■ **Teks yang Ditampilkan**
====

DAMASKUS (Arrahmah.com) – Ada cukup bukti untuk mengajukan tuntutan terhadap Presiden Suriah, Bashar Al Assad, atas pelanggaran hak asasi manusia dan tindakan keras pada para demonstran, kepala Dewan HAM PBB, Navi Pillay, mengatakan dalam komentar yang disiarkan hari Rabu (28/3/2012).
Dalam wawancara dengan salah satu program BBC, Pillay mengatakan, peran presiden sebagai komandan pasukan keamanan membuatnya harus bertanggung jawab atas tindakan mereka selama kerusuhan.
Dia juga menyoroti kekerasan sistematis rezim terhadap anak-anak, yang acapkali menjadi korban.
Penggunaan senjata berat oleh pasukan Suriah terhadap warga sipil di daerah padat penduduk adalah kejahatan berdasarkan hukum internasional, kata Pillay.
“Secara faktual ada cukup bukti menunjuk pada banyaknya tindakan yang dilakukan oleh pasukan keamanan, yang mau tidak mau harus memperoleh persetujuan atau keterlibatan pada level tertinggi,” katanya.
“Presiden Assad hanya bisa mengeluarkan perintah untuk menghentikan pembunuhan dan pembunuhan akan berhenti,” kata Pillay kepada BBC.

====

■ **Bagian Data**
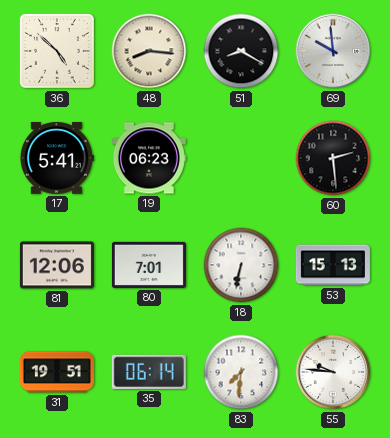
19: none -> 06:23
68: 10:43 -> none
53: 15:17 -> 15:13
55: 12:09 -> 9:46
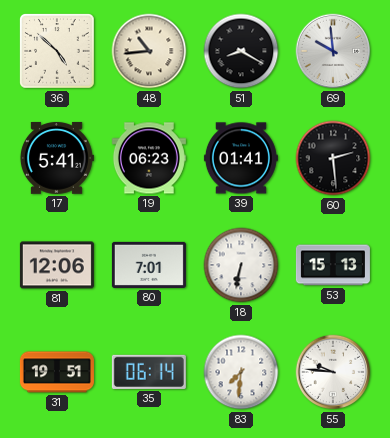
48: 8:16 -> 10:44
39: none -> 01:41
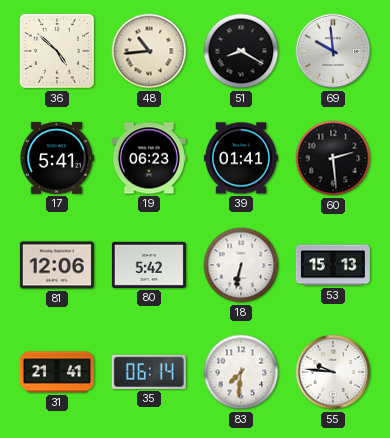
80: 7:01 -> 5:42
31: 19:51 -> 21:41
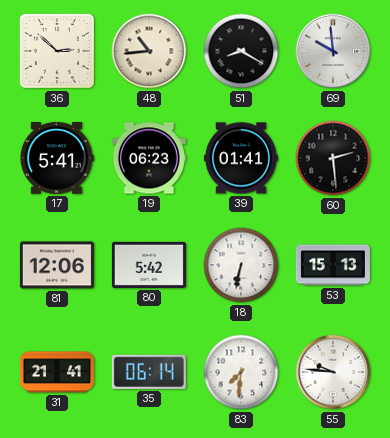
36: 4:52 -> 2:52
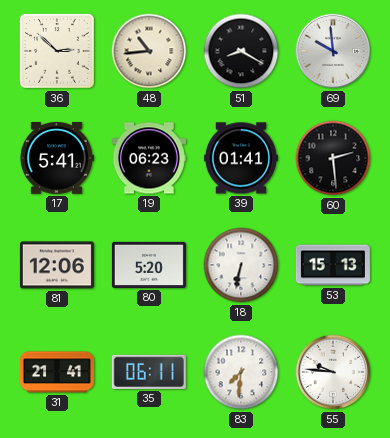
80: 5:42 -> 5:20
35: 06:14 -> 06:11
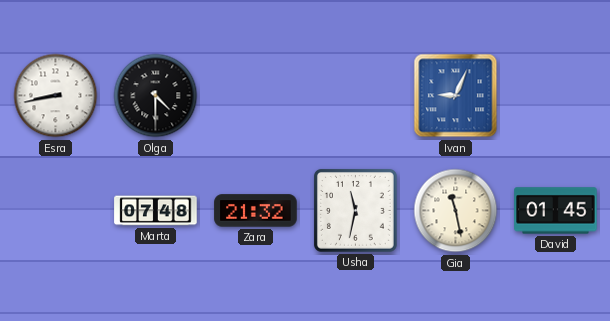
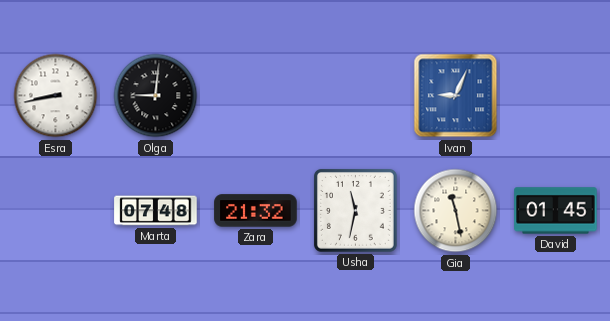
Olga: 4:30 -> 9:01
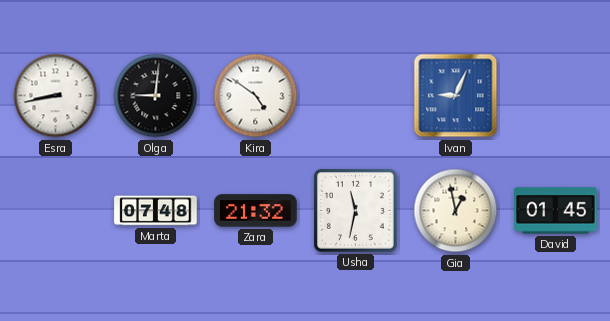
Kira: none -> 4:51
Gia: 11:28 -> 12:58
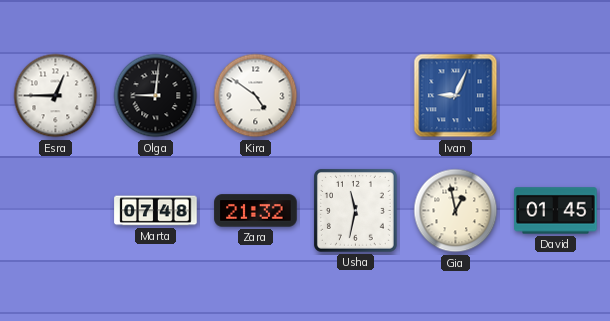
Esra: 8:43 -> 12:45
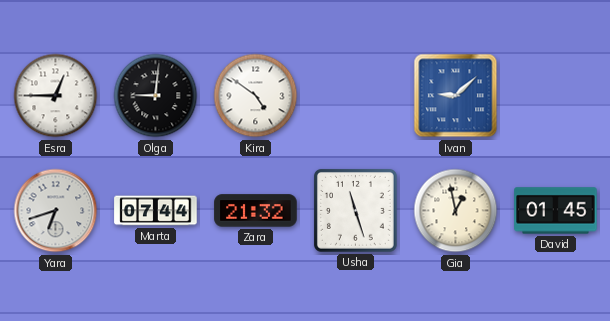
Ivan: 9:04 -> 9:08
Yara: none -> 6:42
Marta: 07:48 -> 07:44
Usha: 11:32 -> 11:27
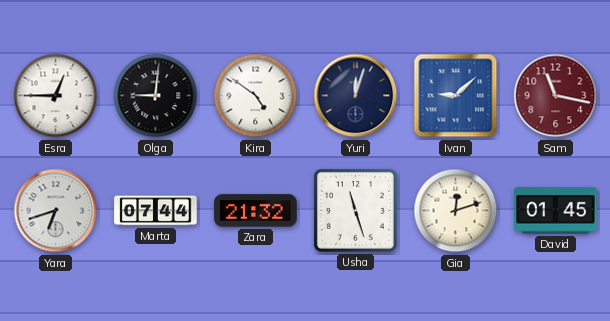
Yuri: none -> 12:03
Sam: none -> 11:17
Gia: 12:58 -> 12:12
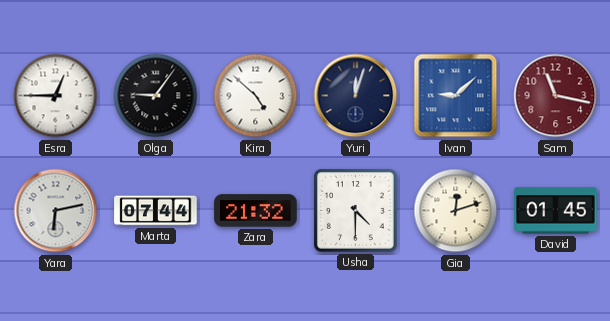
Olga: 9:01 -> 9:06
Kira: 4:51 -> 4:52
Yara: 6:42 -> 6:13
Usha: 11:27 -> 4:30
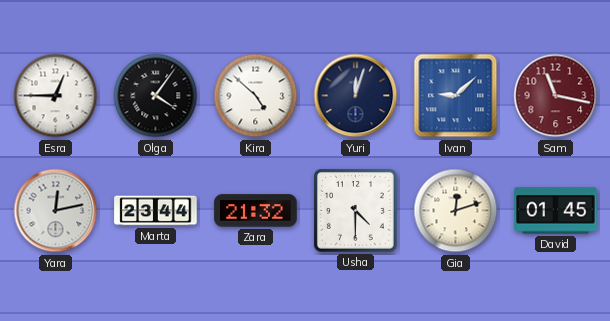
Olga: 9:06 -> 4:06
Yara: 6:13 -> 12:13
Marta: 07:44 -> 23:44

====

■ **Daftar Tugas**
- A) Sebutkan semua pihak yang menurut teks yang ditampilkan menjadi sasaran tindakan keras, kekerasan, atau senjata berat dari rezim dan pasukan Suriah.
- B) Tentukan apakah setiap pernyataan berikut sesuai dengan teks yang ditampilkan, lalu kutip kata-kata teks yang menjadi dasar jawaban: (i) Pillay menyampaikan pendapatnya dalam wawancara dengan sebuah program BBC. (ii) Pillay menyebut penggunaan senjata berat terhadap warga sipil sah menurut hukum internasional. (iii) Komentar Pillay disiarkan pada hari Senin.
- C) Salin bagian teks yang ditampilkan di antara "Dia juga menyoroti" dan "internasional, kata Pillay.", termasuk kedua ujungnya.
Catatan-catatan itu merupakan bahan tersendiri yang terpisah dari teks yang ditampilkan.

■ **Jawaban Tiap Tugas**
- A) Para demonstran; anak-anak; warga sipil di daerah padat penduduk.

- B)
(i) Ya: "Dalam wawancara dengan salah satu program BBC, Pillay mengatakan"
(ii) Tidak: "adalah kejahatan berdasarkan hukum internasional"
(iii) Tidak: "disiarkan hari Rabu (28/3/2012)"

- C)
Dia juga menyoroti kekerasan sistematis rezim terhadap anak-anak, yang acapkali menjadi korban.
Penggunaan senjata berat oleh pasukan Suriah terhadap warga sipil di daerah padat penduduk adalah kejahatan berdasarkan hukum internasional, kata Pillay.